Wisconsin Emergency Management (WEM) (also known as the Division of Emergency Management) is an agency of the Wisconsin state government responsible for preparing and carrying out state emergency response plans, and assisting local jurisdictions in developing their own emergency plans. The division is also responsible for administering the Wisconsin Disaster Fund, as well as private or federal emergency relief funds. Wisconsin Emergency Management is a subordinate division of the Wisconsin Department of Military Affairs.

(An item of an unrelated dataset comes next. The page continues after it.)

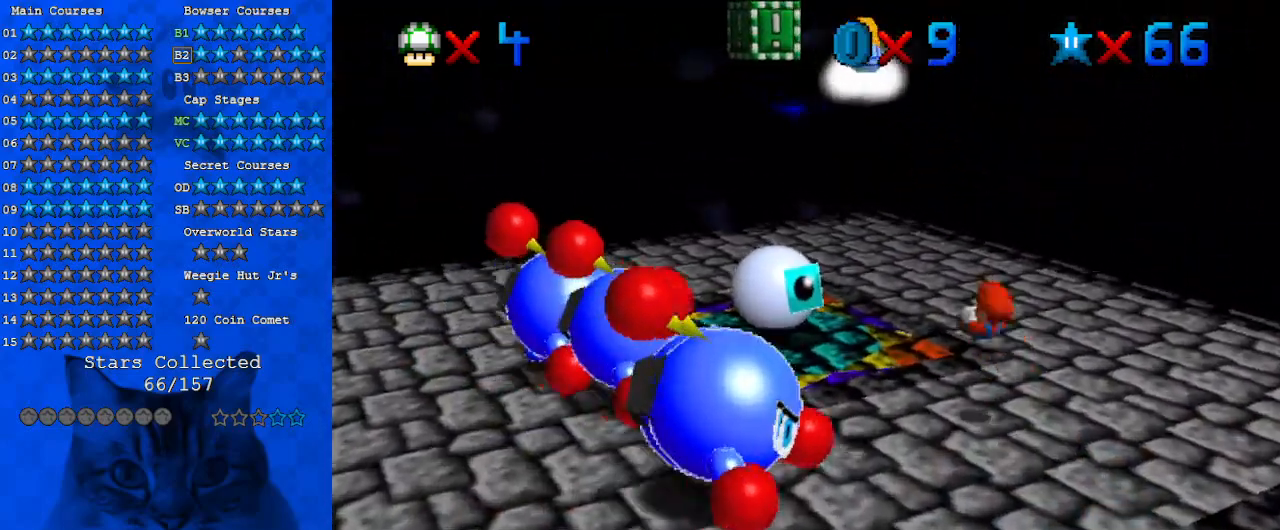
{"keys": ["down", "right"], "events": [[33, "down", "up"], [133, "up", "down"], [167, "right", "up"], [233, "left", "down"], [267, "shift", "down"], [267, "up", "up"], [333, "left", "up"], [400, "down", "down"], [400, "right", "down"], [467, "shift", "up"]]}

The division headquarters are located at 2400 Wright Street, in Madison, on the grounds of the Dane County Regional Airport. The administrator of the division is appointed by the Governor of Wisconsin with the advice and consent of the Wisconsin Senate. The current administrator is Greg Engle, appointed by Governor Tony Evers in August 2022.

==History==
Wisconsin Emergency Management traces its history back to the establishment of the Office of Civil Defense, created by a 1951 act of the Wisconsin Legislature (1951 Wisconsin Act 443). At that time, the office was established within the Office of the Governor, and was primarily tasked with developing emergency plans in case of war. The director at that time was the adjutant general of Wisconsin.

In 1959, the office was renamed as the Bureau of Civil Defense and new responsibilities were added to the agency for natural and human-caused disasters. The 1967 Wisconsin government reorganization renamed it the Division of Emergency Government, and made it a part of the new Department of Local Affairs and Development. That division was then transferred to the Wisconsin Department of Administration in 1979. In 1989, the division was transferred to the Wisconsin Department of Military Affairs, and it was renamed to the Division of Emergency Management in 1995. Since 1997, the division was also tasked with responsibilities for hazardous chemical substances and spills.